- [Фрагмент текста]:
◆ ◆ ◆ ◆ ◆ ◆ ◆

На нашу кафедру иногда приходили просьбы со стороны разных организаций дать отзыв на ту или иную работу. Так, мы подготовили рецензию по просьбе издательства «Советский писатель» на рукопись романа А.И.Байгушева «Хазары» (через несколько лет он пригласил нас на обсуждение нового варианта своего романа); написали положительную рецензию и на книгу Г.М.Керимова «Шариат и его социальная сущность», которая вызвала подозрение в пропаганде ислама у каких-то высоких инстанций.

◆ ◆ ◆ ◆ ◆ ◆ ◆

- [Исходные данные]:
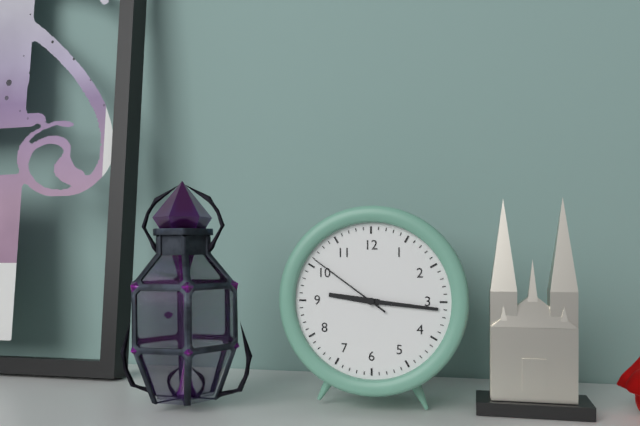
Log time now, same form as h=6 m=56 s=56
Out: h=9 m=16 s=51
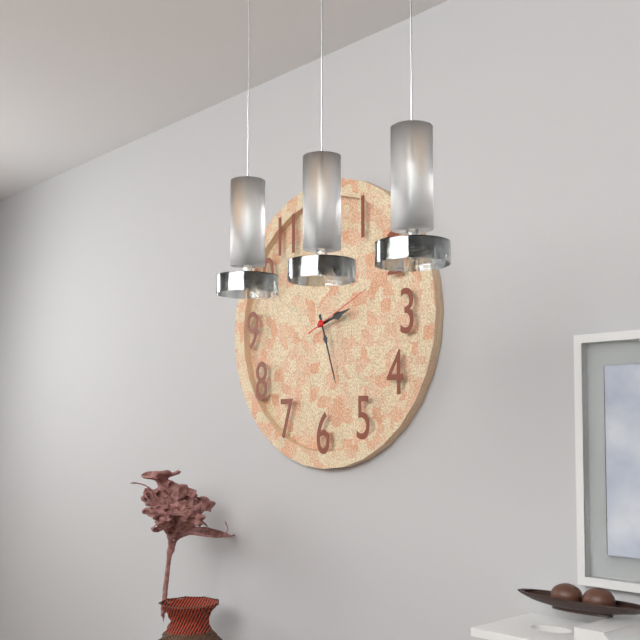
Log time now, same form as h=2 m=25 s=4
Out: h=2 m=27 s=11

◆ ◆ ◆ ◆ ◆ ◆ ◆

- [Текст задания 1]:
Ответьте по фрагменту о рецензиях кафедры:
(а) По просьбе какого издательства кафедра писала рецензию на рукопись романа «Хазары»?
(б) Как называется книга Г.М.Керимова, о которой кафедра дала отзыв?
(в) В чём эту книгу заподозрили какие-то высокие инстанции?
- [Текст задания 2]: Перепишите дословно часть фрагмента о рецензиях кафедры: начните с места, где стоят слова «На нашу кафедру», и остановитесь после слов «каких-то высоких инстанций.».
Этот материал стоит особняком и к фрагменту о рецензиях кафедры не относится.

- [Результат выполнения 1]:
(а) «Советский писатель».
(б) «Шариат и его социальная сущность».
(в) В пропаганде ислама.

- [Результат выполнения 2]:
На нашу кафедру иногда приходили просьбы со стороны разных организаций дать отзыв на ту или иную работу. Так, мы подготовили рецензию по просьбе издательства «Советский писатель» на рукопись романа А.И.Байгушева «Хазары» (через несколько лет он пригласил нас на обсуждение нового варианта своего романа); написали положительную рецензию и на книгу Г.М.Керимова «Шариат и его социальная сущность», которая вызвала подозрение в пропаганде ислама у каких-то высоких инстанций.